## Source extract
====
In the first example, the deceased B was a resident of State A at the time of his death. His beneficiary A is also a resident of State A. He inherits property located in State B. State A levies inheritance taxes (as a type of death tax) based on the deceased’s personal nexus (residence) and an objective nexus. As a result, beneficiary A has to pay tax in State A following the mortis causa transfer of the deceased’s property that is located in State B (because the personal nexus with the deceased is satisfied).
In the second example, the deceased B was residing in State B at the time of his death. The deceased’s beneficiary A is a resident in State A. The deceased’s property is located in State B (i.e. the state of the deceased’s residence). State A levies inheritance taxes based on the deceased’s personal nexus (residence) and an objective nexus. In such a case, State A may not seek to tax the property inherited by beneficiary A as neither the personal nexus nor the objective nexus is satisfied: the deceased was not a resident of State A at the time of his death and the inherited property is not located in the territory of State A. However, one could argue that from State A’s perspective, the ability-to-pay-taxes of beneficiary A in both examples increases following the mortis causa transfer of property. As a result, State A should treat them equally (as in the case of income taxation).
====
## Provided data

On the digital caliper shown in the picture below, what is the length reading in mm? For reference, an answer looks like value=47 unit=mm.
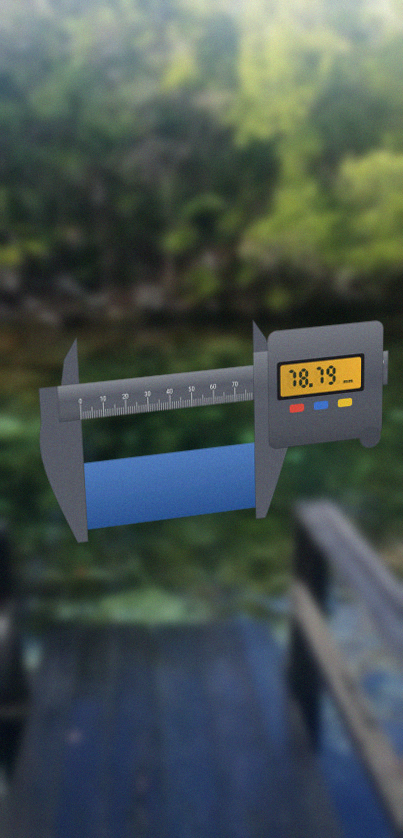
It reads value=78.79 unit=mm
====
## Task item A
Return the part of the inheritance tax text from "In the first" to "deceased is satisfied).", word for word.
## Task item B
In the second example of the inheritance tax text, where is the deceased's property located?
Work from the text only.

## Answer A
In the first example, the deceased B was a resident of State A at the time of his death. His beneficiary A is also a resident of State A. He inherits property located in State B. State A levies inheritance taxes (as a type of death tax) based on the deceased’s personal nexus (residence) and an objective nexus. As a result, beneficiary A has to pay tax in State A following the mortis causa transfer of the deceased’s property that is located in State B (because the personal nexus with the deceased is satisfied).

## Answer B
In State B, the state where the deceased resided.